_Description of the task_
An exact copy of all entries is the expected answer.

Given data below:

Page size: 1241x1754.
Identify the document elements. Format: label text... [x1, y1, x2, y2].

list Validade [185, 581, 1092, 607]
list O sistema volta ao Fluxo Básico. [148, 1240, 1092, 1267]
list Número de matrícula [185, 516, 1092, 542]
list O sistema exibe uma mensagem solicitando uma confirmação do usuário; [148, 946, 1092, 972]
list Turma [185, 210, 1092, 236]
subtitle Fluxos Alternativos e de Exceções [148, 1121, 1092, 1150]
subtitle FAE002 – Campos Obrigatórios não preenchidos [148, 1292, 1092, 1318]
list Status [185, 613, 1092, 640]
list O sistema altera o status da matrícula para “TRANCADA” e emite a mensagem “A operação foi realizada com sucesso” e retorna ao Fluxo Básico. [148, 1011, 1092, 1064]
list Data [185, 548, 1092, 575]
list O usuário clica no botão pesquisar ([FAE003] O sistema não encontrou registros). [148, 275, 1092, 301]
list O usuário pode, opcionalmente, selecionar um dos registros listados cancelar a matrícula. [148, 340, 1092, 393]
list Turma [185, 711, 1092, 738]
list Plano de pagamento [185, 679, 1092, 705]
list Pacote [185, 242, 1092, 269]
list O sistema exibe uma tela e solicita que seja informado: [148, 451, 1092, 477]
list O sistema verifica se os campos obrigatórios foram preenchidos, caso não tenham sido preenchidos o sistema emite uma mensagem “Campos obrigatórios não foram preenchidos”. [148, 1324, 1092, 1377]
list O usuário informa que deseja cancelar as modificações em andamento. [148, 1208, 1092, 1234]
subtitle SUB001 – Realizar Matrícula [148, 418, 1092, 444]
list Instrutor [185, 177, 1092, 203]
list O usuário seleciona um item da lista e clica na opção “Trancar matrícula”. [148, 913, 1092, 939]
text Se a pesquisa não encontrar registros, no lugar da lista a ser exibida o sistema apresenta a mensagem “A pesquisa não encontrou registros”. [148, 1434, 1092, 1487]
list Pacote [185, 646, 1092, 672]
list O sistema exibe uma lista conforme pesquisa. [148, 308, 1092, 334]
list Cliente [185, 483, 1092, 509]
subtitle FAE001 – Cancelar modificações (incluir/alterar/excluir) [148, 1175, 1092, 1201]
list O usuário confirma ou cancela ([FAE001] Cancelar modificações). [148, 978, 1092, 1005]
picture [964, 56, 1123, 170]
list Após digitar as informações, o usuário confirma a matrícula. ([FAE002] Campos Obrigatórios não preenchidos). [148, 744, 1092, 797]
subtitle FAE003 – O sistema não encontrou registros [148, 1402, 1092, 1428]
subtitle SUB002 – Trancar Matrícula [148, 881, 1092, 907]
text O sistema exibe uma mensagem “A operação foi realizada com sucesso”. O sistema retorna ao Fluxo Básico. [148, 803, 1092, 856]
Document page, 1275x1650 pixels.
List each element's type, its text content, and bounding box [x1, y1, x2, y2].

End of Given data.

_Task response_
Page size: 1241x1754.
Identify the document elements. Format: label text... [x1, y1, x2, y2].

list Validade [185, 581, 1092, 607]
list O sistema volta ao Fluxo Básico. [148, 1240, 1092, 1267]
list Número de matrícula [185, 516, 1092, 542]
list O sistema exibe uma mensagem solicitando uma confirmação do usuário; [148, 946, 1092, 972]
list Turma [185, 210, 1092, 236]
subtitle Fluxos Alternativos e de Exceções [148, 1121, 1092, 1150]
subtitle FAE002 – Campos Obrigatórios não preenchidos [148, 1292, 1092, 1318]
list Status [185, 613, 1092, 640]
list O sistema altera o status da matrícula para “TRANCADA” e emite a mensagem “A operação foi realizada com sucesso” e retorna ao Fluxo Básico. [148, 1011, 1092, 1064]
list Data [185, 548, 1092, 575]
list O usuário clica no botão pesquisar ([FAE003] O sistema não encontrou registros). [148, 275, 1092, 301]
list O usuário pode, opcionalmente, selecionar um dos registros listados cancelar a matrícula. [148, 340, 1092, 393]
list Turma [185, 711, 1092, 738]
list Plano de pagamento [185, 679, 1092, 705]
list Pacote [185, 242, 1092, 269]
list O sistema exibe uma tela e solicita que seja informado: [148, 451, 1092, 477]
list O sistema verifica se os campos obrigatórios foram preenchidos, caso não tenham sido preenchidos o sistema emite uma mensagem “Campos obrigatórios não foram preenchidos”. [148, 1324, 1092, 1377]
list O usuário informa que deseja cancelar as modificações em andamento. [148, 1208, 1092, 1234]
subtitle SUB001 – Realizar Matrícula [148, 418, 1092, 444]
list Instrutor [185, 177, 1092, 203]
list O usuário seleciona um item da lista e clica na opção “Trancar matrícula”. [148, 913, 1092, 939]
text Se a pesquisa não encontrar registros, no lugar da lista a ser exibida o sistema apresenta a mensagem “A pesquisa não encontrou registros”. [148, 1434, 1092, 1487]
list Pacote [185, 646, 1092, 672]
list O sistema exibe uma lista conforme pesquisa. [148, 308, 1092, 334]
list Cliente [185, 483, 1092, 509]
subtitle FAE001 – Cancelar modificações (incluir/alterar/excluir) [148, 1175, 1092, 1201]
list O usuário confirma ou cancela ([FAE001] Cancelar modificações). [148, 978, 1092, 1005]
picture [964, 56, 1123, 170]
list Após digitar as informações, o usuário confirma a matrícula. ([FAE002] Campos Obrigatórios não preenchidos). [148, 744, 1092, 797]
subtitle FAE003 – O sistema não encontrou registros [148, 1402, 1092, 1428]
subtitle SUB002 – Trancar Matrícula [148, 881, 1092, 907]
text O sistema exibe uma mensagem “A operação foi realizada com sucesso”. O sistema retorna ao Fluxo Básico. [148, 803, 1092, 856]
Document page, 1275x1650 pixels.
List each element's type, its text content, and bounding box [x1, y1, x2, y2].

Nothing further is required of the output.